Adam Schesch Papers, 1965-1974

Biography/History

Anti-war and community activist Adam Schesch was born September 9, 1942, and raised in the New York City area. He graduated from Columbia in 1964 in history and received an M.A. in tropical history from the University of Wisconsin in 1967, with a thesis entitled “The Organizing Tactics of the Vietnamese Communist Party before World War II.”

By 1965 this research interest in Southeast Asia combined with a new political awareness to lead Schesch to a prominent role in the anti-war movement at the University of Wisconsin. He served as research director of the University Committee to End the War in Vietnam and when that was taken over by the Madison-based National Coordinating Committee to End the War in Vietnam, he also became head of its research committee. Schesch also headed the Student Peace Center, served as chairman of the Madison Committee to End the War in Vietnam, was a sponsor of the 1968 Vietnam Referendum, and authored An Outline History of Vietnam.

With the decline of the National Coordinating Committee in 1967, Schesch's interest turned toward broad-based community organizing.
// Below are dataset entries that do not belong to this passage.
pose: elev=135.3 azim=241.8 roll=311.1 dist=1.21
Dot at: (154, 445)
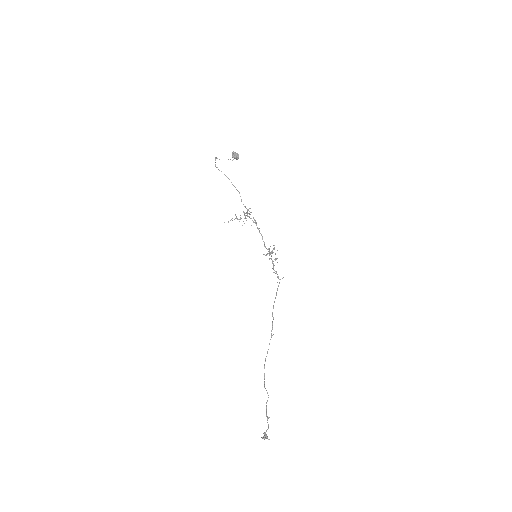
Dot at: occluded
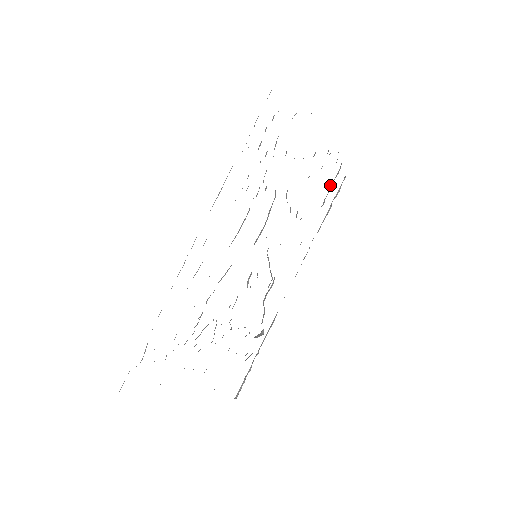
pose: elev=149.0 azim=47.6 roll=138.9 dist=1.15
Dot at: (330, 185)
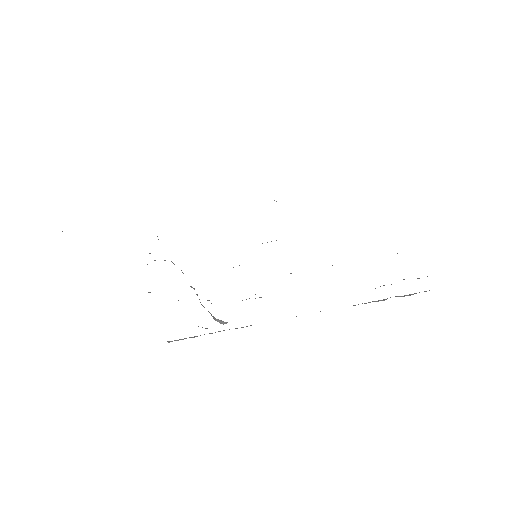
Dot at: occluded
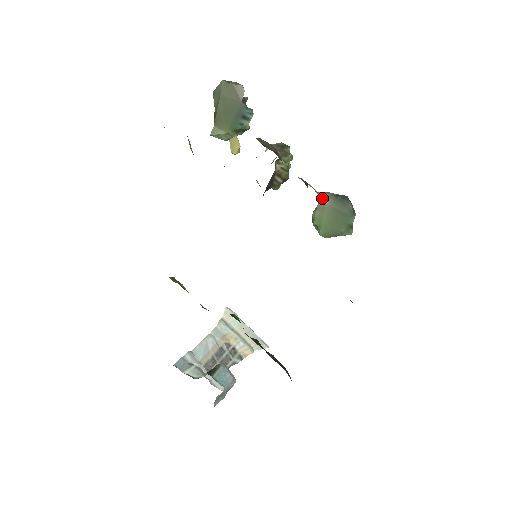
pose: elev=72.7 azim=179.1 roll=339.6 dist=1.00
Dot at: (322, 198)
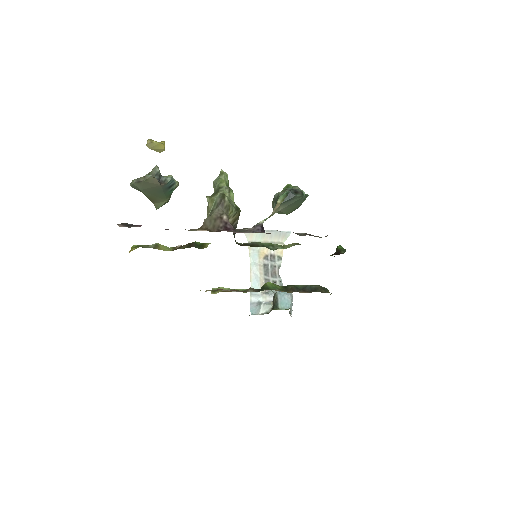
Dot at: occluded
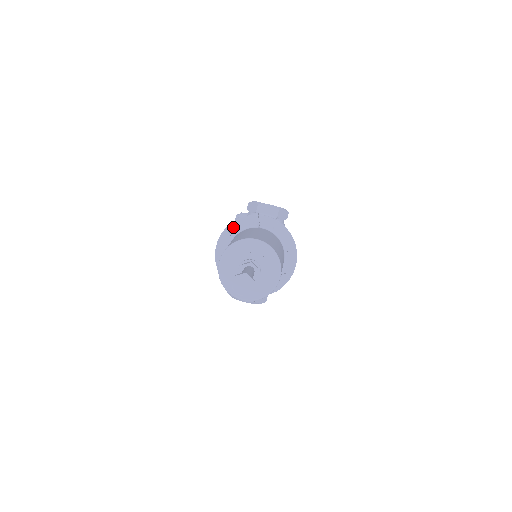
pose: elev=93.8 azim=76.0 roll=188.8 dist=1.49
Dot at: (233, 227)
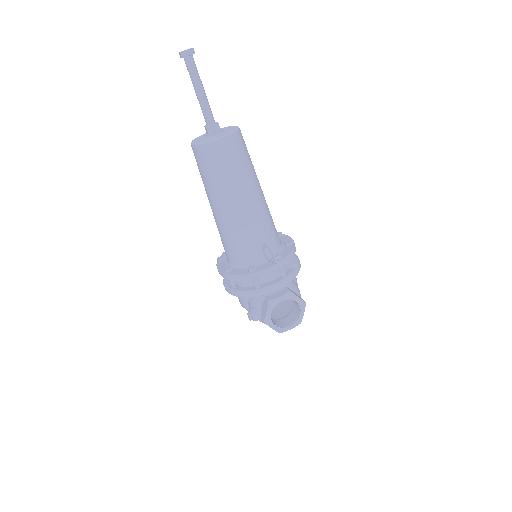
Dot at: occluded
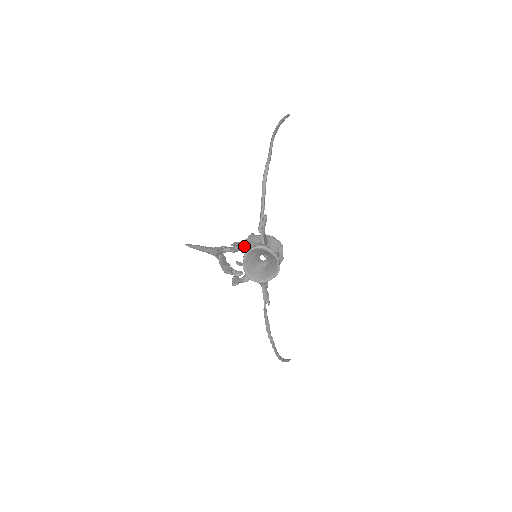
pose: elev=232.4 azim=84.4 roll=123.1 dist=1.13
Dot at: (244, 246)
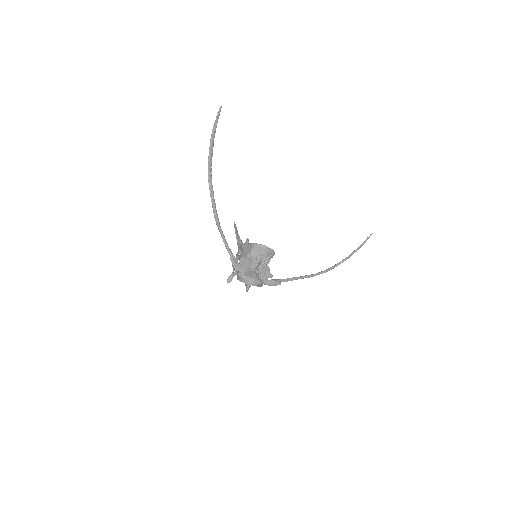
Dot at: (234, 273)
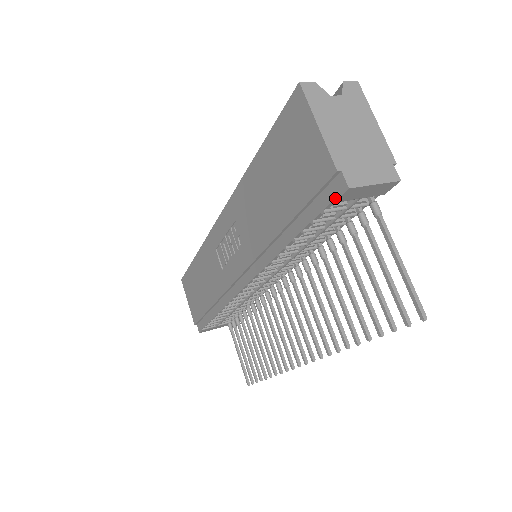
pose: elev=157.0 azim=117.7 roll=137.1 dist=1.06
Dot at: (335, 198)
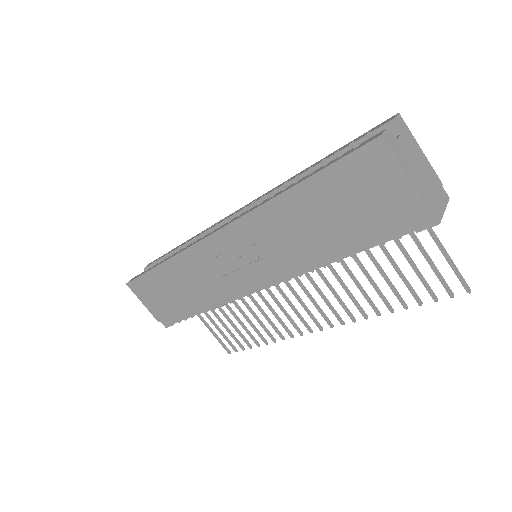
Dot at: (420, 229)
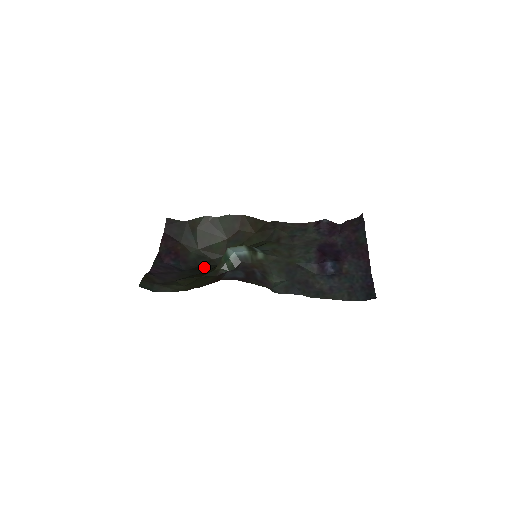
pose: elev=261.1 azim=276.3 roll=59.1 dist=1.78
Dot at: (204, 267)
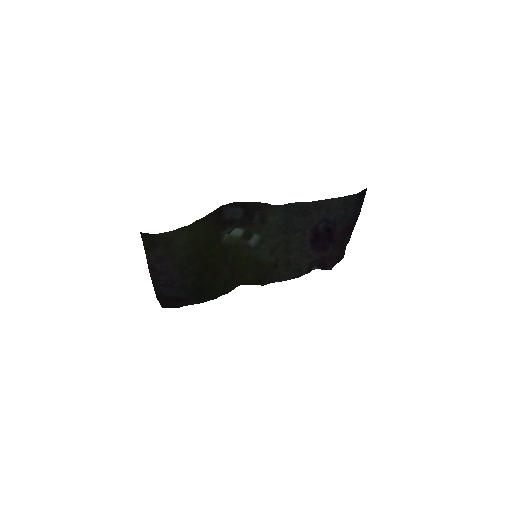
Dot at: (207, 293)
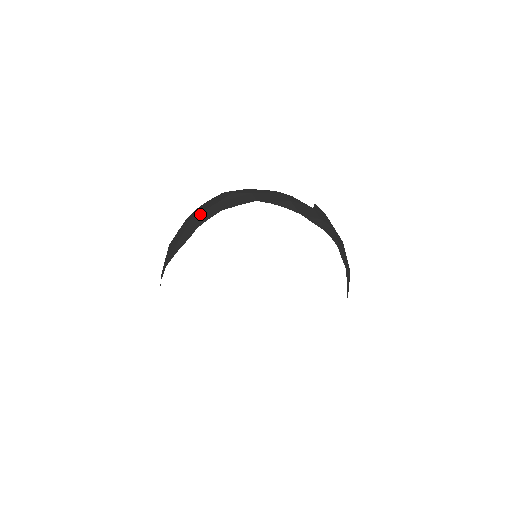
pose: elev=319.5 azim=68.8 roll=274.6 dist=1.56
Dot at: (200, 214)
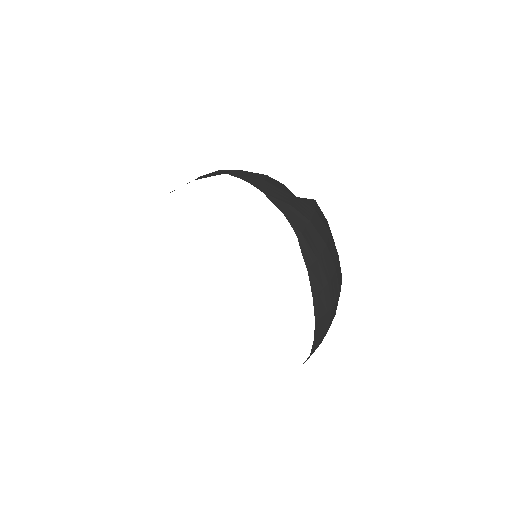
Dot at: occluded
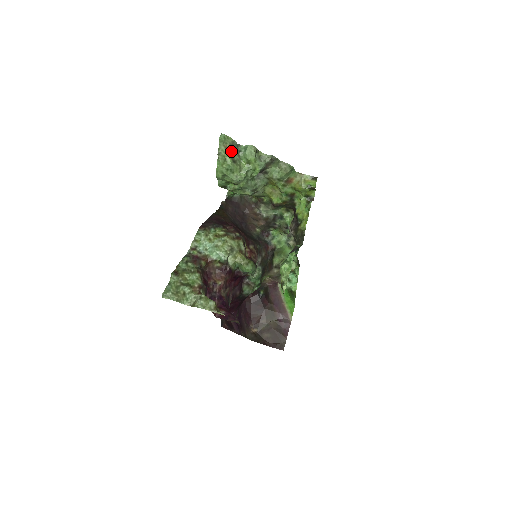
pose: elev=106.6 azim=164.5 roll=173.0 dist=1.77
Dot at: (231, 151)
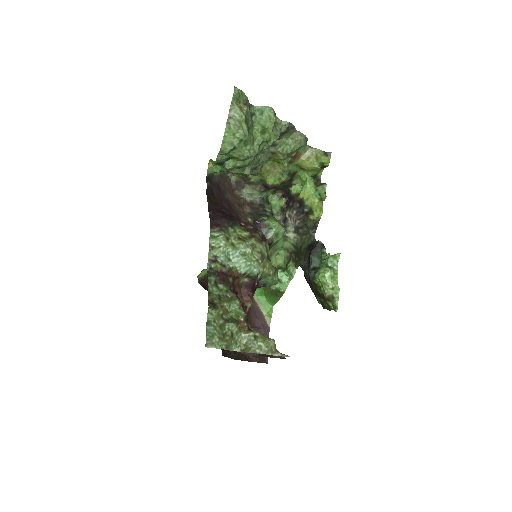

In 1967 he helped launch the Vietnam Civic Action Research and Education Project (Vietnam C.A.R.E. Project) to organize local Wisconsin opposition to the war. Schesch was a co-founder of the Madison Research Council, which examined the city's political and economic problems. An early member of the Wisconsin Alliance, Schesch ran for mayor with its support in 1969.

More recently he has been a social studies teacher in a high school equivalency program, spent several years studying in Chile, worked with the U.W. Extension, and developed textbooks and curricula for social studies for community education.